Pour conjurer les dangers les plus graves auxquels nous sommes aujourd'hui confrontés, l'économiste jadis conseiller du courant de Jean-Pierre Chevènement au sein du Parti socialiste français, lors de la prise du pouvoir de 1981, croit qu'il faut d'abord bien circonscrire quatre ou cinq grands problèmes.
A ses yeux, cela s'imposent assez clairement: l'inégalité des richesses à l'échelle mondiale, l'apartheid entre riches et pauvres à l'intérieur des frontières nationales, les dégâts croissants causés à l'environnement et la déliquescence de la cohésion sociale.

«Une fois les problèmes identifiés, on doit faire comme si c'était la guerre. A l'occasion d'une guerre, en l'espace de quelques mois, on peut mobiliser 40% des ressources pour fabriquer des bombes, des obus, des fusils, des trucs pour tuer et détruire. Est-ce qu'on n'est pas capable de mobiliser ces ressources, y compris scientifiques et techniques, pour nous aider à résoudre les grands problèmes identifiés? La question est au fond très simple. Elle consiste à savoir si on aura un monde humain ou soit inhumain, soit très largement détruit.»
Cette mobilisation collective, qui permettrait de donner un projet aux jeunes adultes, n'exige finalement qu'une chose: la volonté collective de bouger, en refusant tout fatalisme. «Il y a toute une gamme de moyens d'actions qui existent déjà, mais il faut d'abord prendre la décision de changer les choses.»

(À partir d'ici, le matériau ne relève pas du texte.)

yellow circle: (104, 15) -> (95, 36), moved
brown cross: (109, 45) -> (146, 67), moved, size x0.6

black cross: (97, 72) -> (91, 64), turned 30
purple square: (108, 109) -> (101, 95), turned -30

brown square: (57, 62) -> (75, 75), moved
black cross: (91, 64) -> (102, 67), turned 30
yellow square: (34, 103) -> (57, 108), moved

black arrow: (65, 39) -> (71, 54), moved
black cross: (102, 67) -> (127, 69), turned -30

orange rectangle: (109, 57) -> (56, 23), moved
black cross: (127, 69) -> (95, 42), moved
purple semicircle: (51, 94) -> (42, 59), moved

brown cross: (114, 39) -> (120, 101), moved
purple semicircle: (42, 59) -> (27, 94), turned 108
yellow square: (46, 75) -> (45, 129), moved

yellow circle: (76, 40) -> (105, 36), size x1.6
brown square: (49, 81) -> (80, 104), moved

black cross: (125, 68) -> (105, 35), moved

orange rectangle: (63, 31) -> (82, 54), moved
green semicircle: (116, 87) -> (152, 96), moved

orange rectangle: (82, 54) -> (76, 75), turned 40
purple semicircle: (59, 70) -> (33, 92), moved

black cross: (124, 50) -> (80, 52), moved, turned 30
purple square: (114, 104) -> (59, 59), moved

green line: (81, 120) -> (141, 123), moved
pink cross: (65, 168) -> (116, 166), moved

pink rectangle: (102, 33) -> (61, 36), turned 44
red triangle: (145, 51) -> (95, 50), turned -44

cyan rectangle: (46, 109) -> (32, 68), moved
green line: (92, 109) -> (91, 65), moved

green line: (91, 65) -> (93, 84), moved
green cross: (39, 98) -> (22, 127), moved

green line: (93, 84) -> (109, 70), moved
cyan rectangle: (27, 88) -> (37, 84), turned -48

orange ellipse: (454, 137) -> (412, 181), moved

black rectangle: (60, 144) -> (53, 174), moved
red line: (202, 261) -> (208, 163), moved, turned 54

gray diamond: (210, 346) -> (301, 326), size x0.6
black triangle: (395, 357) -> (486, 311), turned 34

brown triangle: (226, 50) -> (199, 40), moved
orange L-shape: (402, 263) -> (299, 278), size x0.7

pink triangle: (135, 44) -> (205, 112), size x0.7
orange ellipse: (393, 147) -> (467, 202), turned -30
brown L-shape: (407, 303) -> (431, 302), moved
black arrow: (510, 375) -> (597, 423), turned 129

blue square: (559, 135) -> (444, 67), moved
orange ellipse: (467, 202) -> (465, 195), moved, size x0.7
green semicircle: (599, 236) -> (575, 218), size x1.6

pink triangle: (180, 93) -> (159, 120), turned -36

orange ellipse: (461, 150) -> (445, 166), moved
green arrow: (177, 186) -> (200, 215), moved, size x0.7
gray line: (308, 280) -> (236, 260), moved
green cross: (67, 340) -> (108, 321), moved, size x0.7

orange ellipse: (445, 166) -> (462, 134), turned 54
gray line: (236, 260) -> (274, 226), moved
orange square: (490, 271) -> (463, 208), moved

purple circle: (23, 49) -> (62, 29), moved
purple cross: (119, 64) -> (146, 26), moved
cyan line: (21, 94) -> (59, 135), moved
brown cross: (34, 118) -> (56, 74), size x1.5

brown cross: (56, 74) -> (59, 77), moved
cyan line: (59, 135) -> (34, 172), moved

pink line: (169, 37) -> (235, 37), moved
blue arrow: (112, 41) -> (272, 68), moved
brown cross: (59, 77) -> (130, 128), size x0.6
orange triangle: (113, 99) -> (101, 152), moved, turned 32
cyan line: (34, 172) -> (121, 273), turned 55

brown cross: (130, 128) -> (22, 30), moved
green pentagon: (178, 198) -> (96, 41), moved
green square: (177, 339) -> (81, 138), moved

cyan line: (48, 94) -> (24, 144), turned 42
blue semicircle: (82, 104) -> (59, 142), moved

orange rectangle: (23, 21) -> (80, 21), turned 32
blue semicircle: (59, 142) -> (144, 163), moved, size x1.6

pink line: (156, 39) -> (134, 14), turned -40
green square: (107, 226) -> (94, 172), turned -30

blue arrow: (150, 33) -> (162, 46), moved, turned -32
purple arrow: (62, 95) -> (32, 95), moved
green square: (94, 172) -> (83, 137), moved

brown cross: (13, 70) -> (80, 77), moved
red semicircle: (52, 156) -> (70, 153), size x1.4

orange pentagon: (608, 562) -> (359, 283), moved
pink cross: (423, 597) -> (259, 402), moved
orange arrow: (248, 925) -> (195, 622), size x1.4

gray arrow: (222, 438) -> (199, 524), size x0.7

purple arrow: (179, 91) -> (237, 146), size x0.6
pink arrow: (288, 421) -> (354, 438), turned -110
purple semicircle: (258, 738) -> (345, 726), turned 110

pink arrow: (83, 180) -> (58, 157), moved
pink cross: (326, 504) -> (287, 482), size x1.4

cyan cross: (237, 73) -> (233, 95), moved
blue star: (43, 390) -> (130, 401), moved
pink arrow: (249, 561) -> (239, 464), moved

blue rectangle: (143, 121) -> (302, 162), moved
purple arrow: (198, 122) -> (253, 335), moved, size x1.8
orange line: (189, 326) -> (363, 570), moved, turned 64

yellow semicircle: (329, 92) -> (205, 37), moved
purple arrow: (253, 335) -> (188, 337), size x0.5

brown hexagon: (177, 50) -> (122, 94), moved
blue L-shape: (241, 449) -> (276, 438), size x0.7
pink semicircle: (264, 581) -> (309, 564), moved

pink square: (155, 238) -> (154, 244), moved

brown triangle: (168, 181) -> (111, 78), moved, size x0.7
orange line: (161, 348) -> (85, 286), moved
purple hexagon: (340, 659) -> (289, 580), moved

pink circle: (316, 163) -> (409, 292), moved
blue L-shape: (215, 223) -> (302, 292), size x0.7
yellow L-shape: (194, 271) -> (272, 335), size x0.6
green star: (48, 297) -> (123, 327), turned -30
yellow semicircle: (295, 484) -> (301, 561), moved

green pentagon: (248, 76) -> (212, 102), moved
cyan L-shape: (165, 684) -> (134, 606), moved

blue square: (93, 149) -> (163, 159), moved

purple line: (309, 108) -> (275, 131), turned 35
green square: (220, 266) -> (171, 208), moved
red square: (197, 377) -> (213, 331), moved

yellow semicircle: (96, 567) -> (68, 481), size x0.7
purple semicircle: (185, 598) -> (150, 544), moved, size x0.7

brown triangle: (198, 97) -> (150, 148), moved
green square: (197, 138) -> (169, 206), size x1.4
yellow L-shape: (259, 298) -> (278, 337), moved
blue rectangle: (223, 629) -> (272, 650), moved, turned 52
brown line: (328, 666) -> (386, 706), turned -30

Bien qu'il souligne la gravité des problèmes, Michel Beaud refuse en effet de baisser les bras. Même s'il sait que rien ne peut garantir une amélioration sensible de la situation. «Je ne suis ni optimiste, ni pessimiste. je suis cependant très inquiet. Mais je me dis que jusqu'à maintenant, l'humanité a à peu près toujours su surmonter les obstacles auxquels elle était confrontée. Pourquoi ne pourrait-elle pas le faire encore aujourd'hui?»